═══ Text for analysis ═══

W3C home > Mailing lists > Public > www-international@w3.org > October to December 2001

RE: Another opinion (was Re: Defining the language of a document)

From: Jay Allen <jayallen@microsoft.com>
Date: Thu, 27 Dec 2001 09:49:55 -0800
Message-ID: <1917990039F03747BE329AAFC8222B57038A480A@red-msg-04.redmond.corp.microsoft.com>
To: "Nir Dagan" <nir@nirdagan.com>, "Karl Ove Hufthammer" <huftis@bigfoot.com>, <www-international@w3.org>
Cc: <g.bartol@comune.prato.it>
Where does the HTTP spec forbid selecting a default accept-language? The only paragraph I found was the following from 14.4, which only dictates that a facility be made available to change it (which IE does provide):
 

   As intelligibility is highly dependent on the individual user, it is
   recommended that client applications make the choice of linguistic
   preference available to the user. If the choice is not made
   available, then the Accept-Language header field MUST NOT be given in
   the request.

═══

▶ Directions
(1) According to the mailing list message, which section of the HTTP spec contains the quoted paragraph?
(2) Output the passage of the mailing list message from "W3C home > Mailing" up to and including "of a document)".

═══ Dataset excerpts ═══

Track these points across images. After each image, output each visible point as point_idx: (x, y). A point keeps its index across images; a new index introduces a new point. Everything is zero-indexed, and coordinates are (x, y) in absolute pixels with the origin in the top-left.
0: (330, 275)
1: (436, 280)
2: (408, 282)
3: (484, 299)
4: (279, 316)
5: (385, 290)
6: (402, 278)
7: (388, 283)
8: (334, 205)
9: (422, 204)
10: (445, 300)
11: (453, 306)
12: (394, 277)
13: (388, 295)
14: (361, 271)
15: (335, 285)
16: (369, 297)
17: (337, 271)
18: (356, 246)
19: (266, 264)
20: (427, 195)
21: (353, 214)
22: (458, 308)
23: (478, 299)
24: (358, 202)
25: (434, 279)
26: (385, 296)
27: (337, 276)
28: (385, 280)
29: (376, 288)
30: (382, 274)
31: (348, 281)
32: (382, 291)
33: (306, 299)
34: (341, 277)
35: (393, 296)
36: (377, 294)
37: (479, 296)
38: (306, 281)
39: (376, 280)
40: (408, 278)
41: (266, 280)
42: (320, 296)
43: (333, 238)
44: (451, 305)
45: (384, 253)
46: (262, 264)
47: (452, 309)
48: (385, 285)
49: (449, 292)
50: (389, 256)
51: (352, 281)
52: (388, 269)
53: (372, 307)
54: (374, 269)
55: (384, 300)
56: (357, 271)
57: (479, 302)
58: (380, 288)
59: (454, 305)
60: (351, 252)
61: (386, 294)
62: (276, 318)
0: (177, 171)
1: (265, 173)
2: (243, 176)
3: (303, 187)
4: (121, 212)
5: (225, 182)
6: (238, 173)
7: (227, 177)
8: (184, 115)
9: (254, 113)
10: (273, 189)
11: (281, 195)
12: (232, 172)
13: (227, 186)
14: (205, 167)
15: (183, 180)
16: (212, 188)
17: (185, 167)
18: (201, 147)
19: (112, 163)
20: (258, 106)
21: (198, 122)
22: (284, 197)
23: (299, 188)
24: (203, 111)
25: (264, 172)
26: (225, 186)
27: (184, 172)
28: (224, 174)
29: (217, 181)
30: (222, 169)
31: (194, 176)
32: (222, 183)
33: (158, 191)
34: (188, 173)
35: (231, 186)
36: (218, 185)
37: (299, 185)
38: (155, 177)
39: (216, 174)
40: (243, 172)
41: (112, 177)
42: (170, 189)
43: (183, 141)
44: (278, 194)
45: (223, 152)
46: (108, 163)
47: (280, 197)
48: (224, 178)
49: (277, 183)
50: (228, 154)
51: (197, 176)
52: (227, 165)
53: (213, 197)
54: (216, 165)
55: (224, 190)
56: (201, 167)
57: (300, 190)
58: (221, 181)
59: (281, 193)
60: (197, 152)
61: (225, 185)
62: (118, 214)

═══

▶ Results for the exercise
(1) Section 14.4

(2)
W3C home > Mailing lists > Public > www-international@w3.org > October to December 2001

RE: Another opinion (was Re: Defining the language of a document)